▶ **Supplied information**:

****************

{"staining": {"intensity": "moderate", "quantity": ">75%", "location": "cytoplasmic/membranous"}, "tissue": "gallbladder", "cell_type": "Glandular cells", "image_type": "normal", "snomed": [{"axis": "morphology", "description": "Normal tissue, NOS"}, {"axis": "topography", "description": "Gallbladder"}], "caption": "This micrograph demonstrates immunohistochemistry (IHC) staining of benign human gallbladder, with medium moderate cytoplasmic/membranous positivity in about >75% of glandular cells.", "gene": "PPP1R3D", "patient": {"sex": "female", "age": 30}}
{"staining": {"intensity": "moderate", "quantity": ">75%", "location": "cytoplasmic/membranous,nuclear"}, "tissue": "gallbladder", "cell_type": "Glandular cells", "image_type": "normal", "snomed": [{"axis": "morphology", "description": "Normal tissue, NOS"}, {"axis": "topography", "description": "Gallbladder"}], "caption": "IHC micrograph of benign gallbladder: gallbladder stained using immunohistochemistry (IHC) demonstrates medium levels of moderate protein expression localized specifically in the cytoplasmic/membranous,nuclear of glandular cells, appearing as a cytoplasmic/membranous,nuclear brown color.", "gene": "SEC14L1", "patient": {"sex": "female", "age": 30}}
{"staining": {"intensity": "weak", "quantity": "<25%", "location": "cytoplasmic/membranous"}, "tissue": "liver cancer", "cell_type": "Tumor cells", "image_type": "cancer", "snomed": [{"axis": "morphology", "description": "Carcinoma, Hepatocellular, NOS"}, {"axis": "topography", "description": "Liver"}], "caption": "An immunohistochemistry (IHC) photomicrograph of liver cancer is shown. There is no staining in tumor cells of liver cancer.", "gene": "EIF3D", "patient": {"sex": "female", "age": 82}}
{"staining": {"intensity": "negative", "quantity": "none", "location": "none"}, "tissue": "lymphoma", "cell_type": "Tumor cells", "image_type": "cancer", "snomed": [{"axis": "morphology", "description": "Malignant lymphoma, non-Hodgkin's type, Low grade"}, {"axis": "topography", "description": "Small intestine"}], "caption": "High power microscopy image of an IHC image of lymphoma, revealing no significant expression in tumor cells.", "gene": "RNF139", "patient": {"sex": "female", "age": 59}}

****************

▶ **Assigned task**: Everything from the line containing "immunohistochemistry (IHC) photomicrograph" through the final line of the listing, inclusive, must be reproduced exactly; leave out the rest.

▶ **Answer to the exercise**:
{"staining": {"intensity": "weak", "quantity": "<25%", "location": "cytoplasmic/membranous"}, "tissue": "liver cancer", "cell_type": "Tumor cells", "image_type": "cancer", "snomed": [{"axis": "morphology", "description": "Carcinoma, Hepatocellular, NOS"}, {"axis": "topography", "description": "Liver"}], "caption": "An immunohistochemistry (IHC) photomicrograph of liver cancer is shown. There is no staining in tumor cells of liver cancer.", "gene": "EIF3D", "patient": {"sex": "female", "age": 82}}
{"staining": {"intensity": "negative", "quantity": "none", "location": "none"}, "tissue": "lymphoma", "cell_type": "Tumor cells", "image_type": "cancer", "snomed": [{"axis": "morphology", "description": "Malignant lymphoma, non-Hodgkin's type, Low grade"}, {"axis": "topography", "description": "Small intestine"}], "caption": "High power microscopy image of an IHC image of lymphoma, revealing no significant expression in tumor cells.", "gene": "RNF139", "patient": {"sex": "female", "age": 59}}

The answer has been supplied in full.